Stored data
====

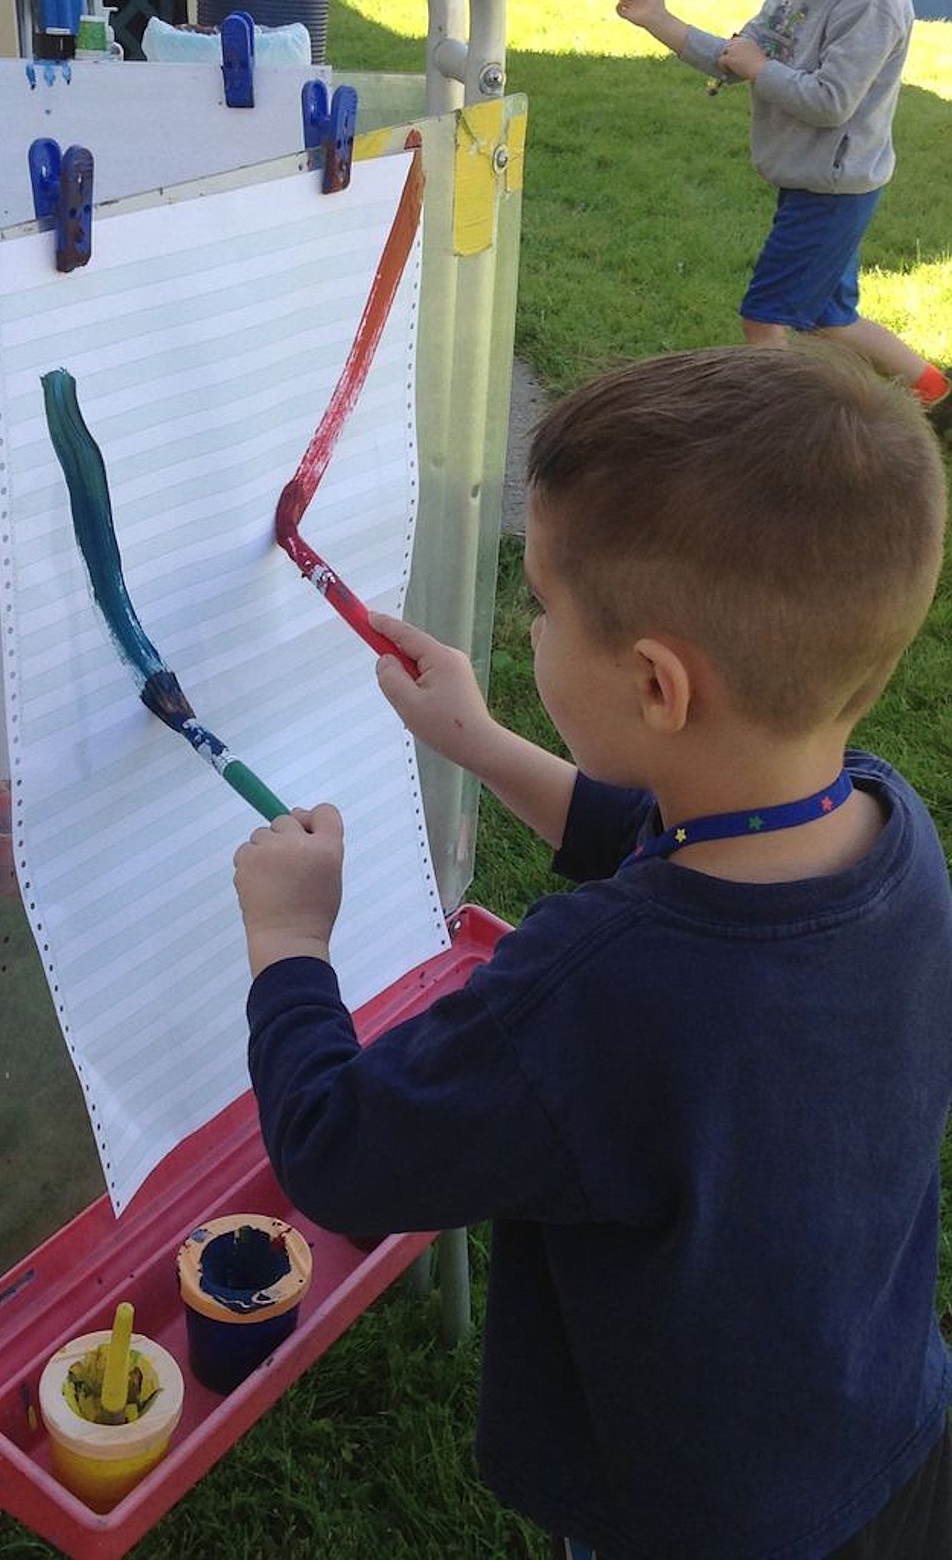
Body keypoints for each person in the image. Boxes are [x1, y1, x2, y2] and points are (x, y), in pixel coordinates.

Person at [232, 345, 952, 1559]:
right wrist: (484, 742)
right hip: (887, 1437)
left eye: (548, 609)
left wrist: (290, 942)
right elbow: (664, 826)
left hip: (693, 1514)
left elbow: (340, 1152)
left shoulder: (600, 988)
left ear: (659, 685)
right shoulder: (888, 833)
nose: (530, 626)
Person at [615, 0, 951, 440]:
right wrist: (656, 18)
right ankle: (939, 396)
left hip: (833, 189)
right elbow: (736, 57)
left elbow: (831, 102)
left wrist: (759, 68)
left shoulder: (875, 8)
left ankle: (782, 436)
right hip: (813, 179)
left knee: (764, 320)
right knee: (833, 317)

====

Directions for this task:
Each line above that contains "left" must be copied out.

Written response:
left eye: (548, 609)
left wrist: (290, 942)
left hip: (693, 1514)
left elbow: (340, 1152)
left shoulder: (600, 988)
left ear: (659, 685)
left hip: (833, 189)
left elbow: (831, 102)
left wrist: (759, 68)
left shoulder: (875, 8)
left ankle: (782, 436)
left knee: (764, 320)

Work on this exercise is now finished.